Stored data entries
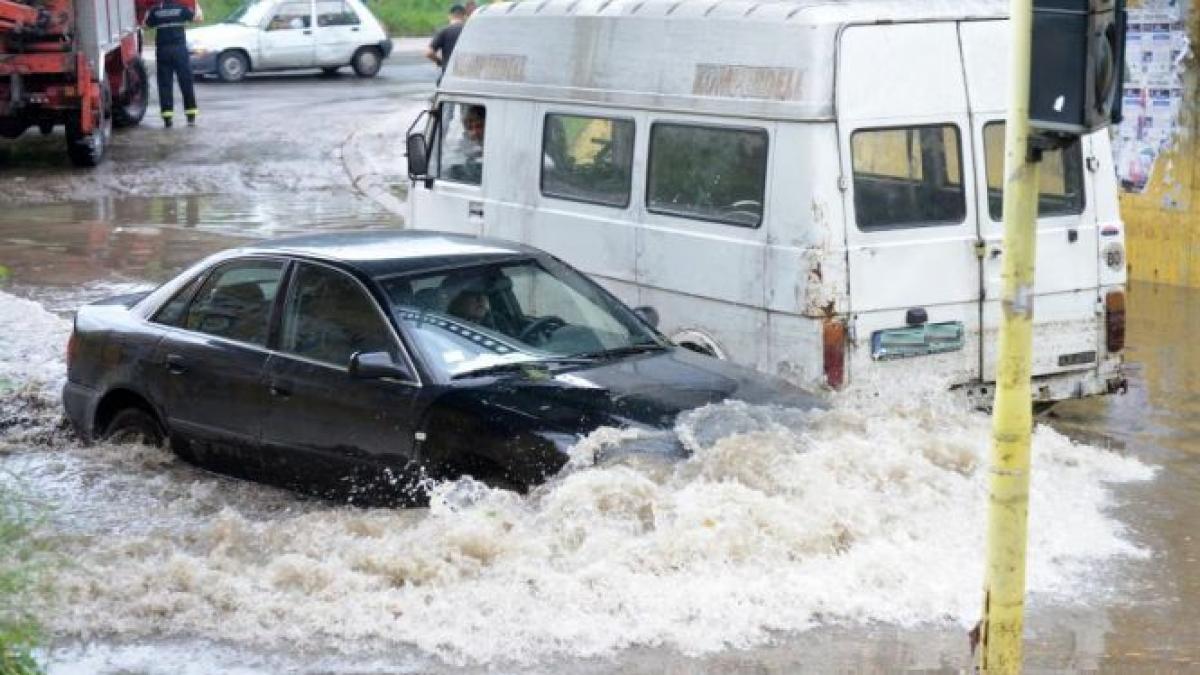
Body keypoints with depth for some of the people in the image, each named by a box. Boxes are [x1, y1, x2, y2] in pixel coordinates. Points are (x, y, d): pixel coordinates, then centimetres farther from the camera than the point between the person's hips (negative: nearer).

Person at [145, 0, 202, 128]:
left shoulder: (155, 10, 3)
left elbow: (147, 25, 15)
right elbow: (198, 17, 7)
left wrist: (148, 13, 31)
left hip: (162, 51, 1)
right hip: (180, 49, -1)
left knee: (165, 84, 4)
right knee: (186, 83, 6)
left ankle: (167, 118, -1)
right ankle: (191, 117, 5)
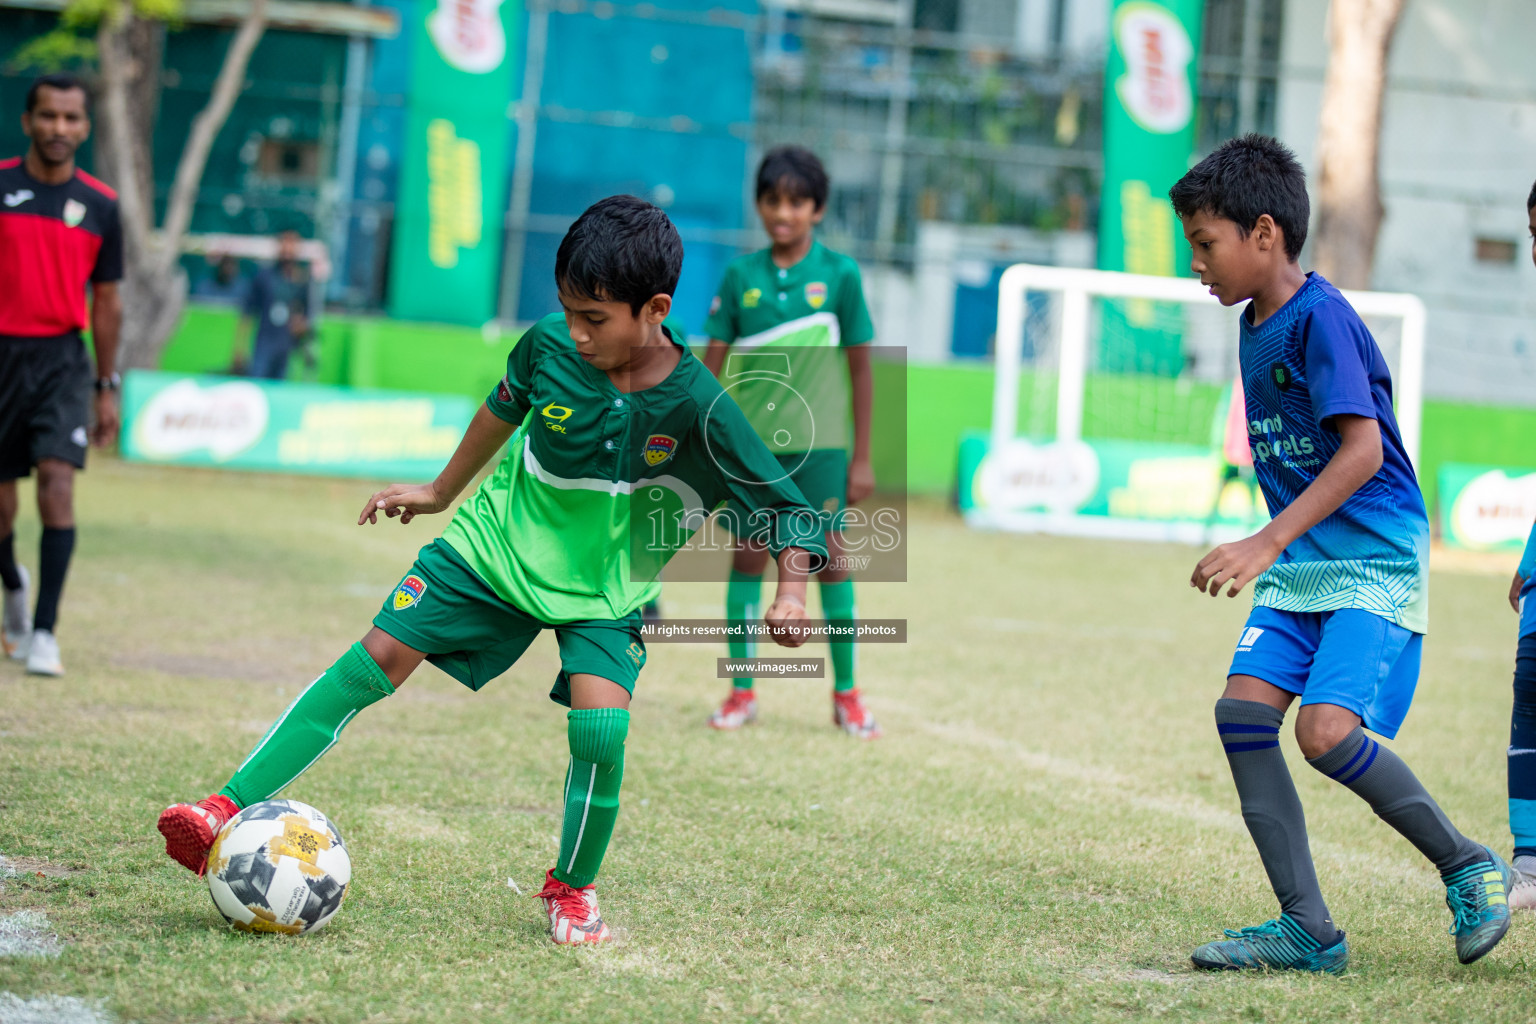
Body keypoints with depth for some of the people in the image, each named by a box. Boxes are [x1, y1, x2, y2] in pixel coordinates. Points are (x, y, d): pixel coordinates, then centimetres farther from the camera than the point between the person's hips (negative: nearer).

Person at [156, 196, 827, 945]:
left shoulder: (698, 410, -24)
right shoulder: (549, 347, -16)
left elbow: (788, 509, -17)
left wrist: (791, 589, -35)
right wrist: (440, 491, 19)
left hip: (605, 588, -2)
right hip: (500, 542, 2)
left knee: (600, 728, -22)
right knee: (375, 661, -7)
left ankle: (572, 887, 7)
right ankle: (231, 812, -5)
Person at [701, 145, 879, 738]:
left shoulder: (838, 274, -2)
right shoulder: (741, 276, 3)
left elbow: (861, 368, 1)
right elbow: (711, 365, 7)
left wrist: (862, 456, 0)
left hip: (818, 444, -2)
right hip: (747, 443, 2)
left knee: (830, 560, 1)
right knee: (747, 558, 4)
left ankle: (846, 694, 11)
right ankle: (742, 692, 13)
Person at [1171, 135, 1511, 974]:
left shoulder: (1321, 317, -15)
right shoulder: (1255, 327, 12)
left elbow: (1362, 449, -24)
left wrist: (1266, 544, -27)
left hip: (1376, 564, -9)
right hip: (1301, 568, 9)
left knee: (1326, 730, -21)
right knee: (1243, 707, -8)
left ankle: (1469, 868, 2)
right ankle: (1309, 930, -4)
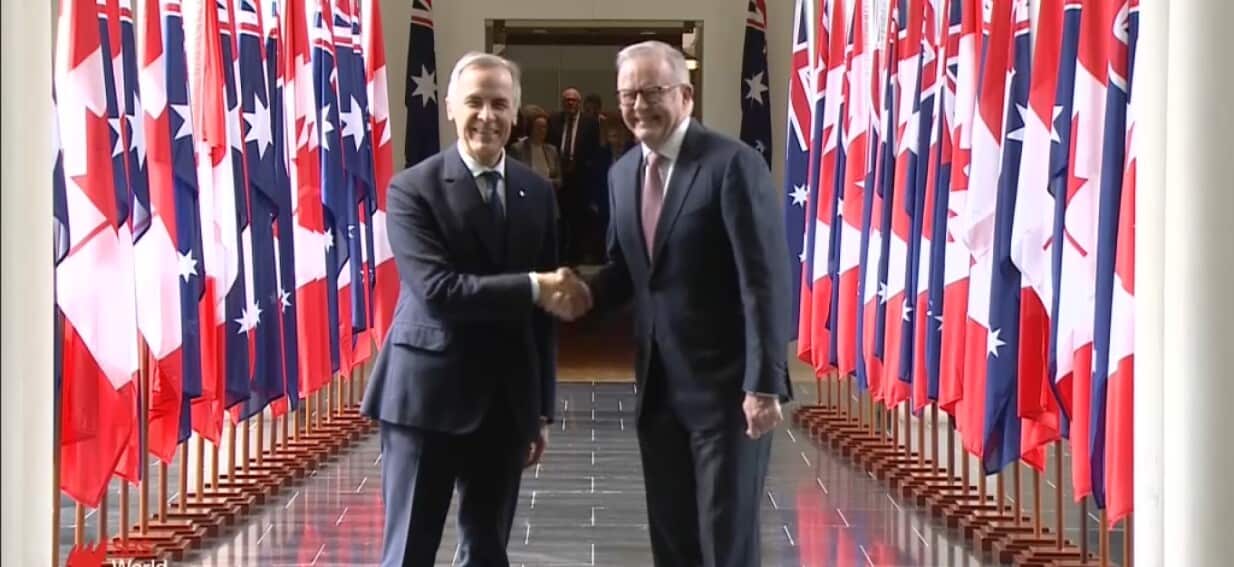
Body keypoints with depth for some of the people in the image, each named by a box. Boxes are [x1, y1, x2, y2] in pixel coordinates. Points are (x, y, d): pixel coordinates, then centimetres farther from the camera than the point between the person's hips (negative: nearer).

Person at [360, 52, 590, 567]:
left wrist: (542, 408, 10)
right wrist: (531, 287, -24)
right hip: (426, 395, -5)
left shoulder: (537, 192, 8)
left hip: (505, 401, 5)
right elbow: (437, 290, -19)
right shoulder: (414, 189, -7)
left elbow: (544, 306, 10)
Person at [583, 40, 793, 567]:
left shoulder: (734, 164, -13)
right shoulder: (622, 172, 9)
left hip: (727, 386, -7)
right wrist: (587, 291, -6)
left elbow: (765, 281, -17)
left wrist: (764, 385, -21)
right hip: (658, 386, 7)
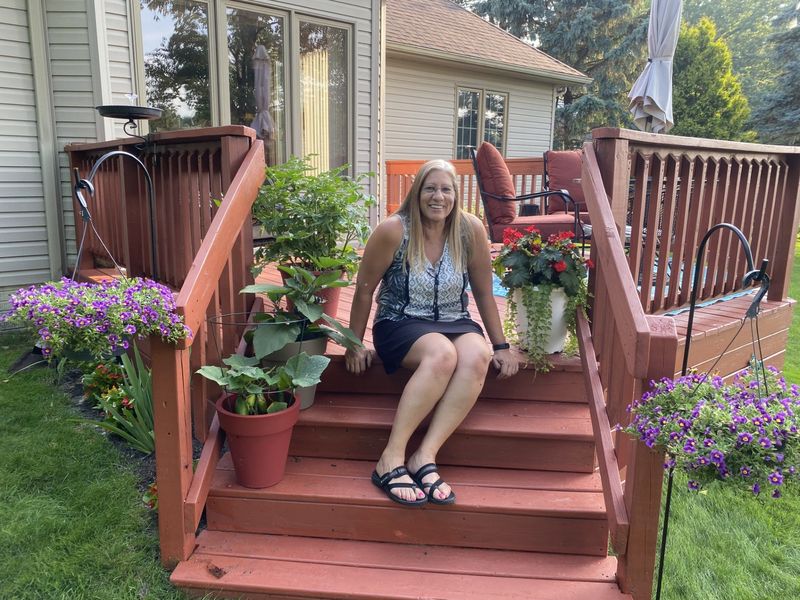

## Work to complete:
Put the lines above into a JSON list of strings, one string per line, leaving out blank lines and the pictures.

## Task answer:
[
  "Body keypoints with depth for some of the people in the image, each named by a box. Boxes are [x1, y1, x2, y2] in pixel coordinates. Points are (x, y, d): pixel coordinates, then centimetres farther from the camera than the point between the person's hips (negative: nearer).",
  "Person at [145, 0, 202, 128]:",
  "left shoulder: (155, 10, 3)",
  "left elbow: (147, 25, 15)",
  "right elbow: (198, 17, 7)",
  "left wrist: (148, 13, 31)",
  "left hip: (162, 51, 1)",
  "right hip: (180, 49, -1)",
  "left knee: (165, 84, 4)",
  "right knee: (186, 83, 6)",
  "left ankle: (167, 118, -1)",
  "right ankle: (191, 117, 5)",
  "Body keypoints with depth for some of the people in the image, each named by a box. Boxes are [x1, y1, x2, y2] in pixel coordinates. Points are (x, y, d): pixel coordinates, then centimetres farther from the camera than the point between the person's hips (negative: nearer).",
  "Person at [156, 196, 827, 945]:",
  "left shoulder: (698, 410, -24)",
  "right shoulder: (549, 347, -16)",
  "left elbow: (788, 509, -17)",
  "left wrist: (791, 589, -35)",
  "right wrist: (440, 491, 19)",
  "left hip: (605, 588, -2)",
  "right hip: (500, 542, 2)",
  "left knee: (600, 728, -22)",
  "right knee: (375, 661, -7)",
  "left ankle: (572, 887, 7)",
  "right ankle: (231, 812, -5)",
  "Person at [701, 145, 879, 738]:",
  "left shoulder: (838, 274, -2)",
  "right shoulder: (741, 276, 3)",
  "left elbow: (861, 368, 1)",
  "right elbow: (711, 365, 7)",
  "left wrist: (862, 456, 0)",
  "left hip: (818, 444, -2)",
  "right hip: (747, 443, 2)",
  "left knee: (830, 560, 1)",
  "right knee: (747, 558, 4)",
  "left ankle: (846, 694, 11)",
  "right ankle: (742, 692, 13)",
  "Person at [1171, 135, 1511, 974]:",
  "left shoulder: (1321, 317, -15)",
  "right shoulder: (1255, 327, 12)",
  "left elbow: (1362, 449, -24)",
  "left wrist: (1266, 544, -27)",
  "left hip: (1376, 564, -9)",
  "right hip: (1301, 568, 9)",
  "left knee: (1326, 730, -21)",
  "right knee: (1243, 707, -8)",
  "left ankle: (1469, 868, 2)",
  "right ankle: (1309, 930, -4)",
  "Body keypoints with depth for some of the people in the image, each named by a box. Boxes are [x1, y1, x2, y2] in pixel coordinates. Points are (x, y, d): pixel coordinates, then centimetres farther from the camera than the point between the person's hips (negative: nearer).",
  "Person at [360, 52, 590, 567]:",
  "left wrist: (542, 408, 10)",
  "right wrist: (531, 287, -24)",
  "right hip: (426, 395, -5)",
  "left shoulder: (537, 192, 8)",
  "left hip: (505, 401, 5)",
  "right elbow: (437, 290, -19)",
  "right shoulder: (414, 189, -7)",
  "left elbow: (544, 306, 10)",
  "Person at [583, 40, 793, 567]:",
  "left shoulder: (734, 164, -13)",
  "right shoulder: (622, 172, 9)",
  "left hip: (727, 386, -7)",
  "right wrist: (587, 291, -6)",
  "left elbow: (765, 281, -17)",
  "left wrist: (764, 385, -21)",
  "right hip: (658, 386, 7)"
]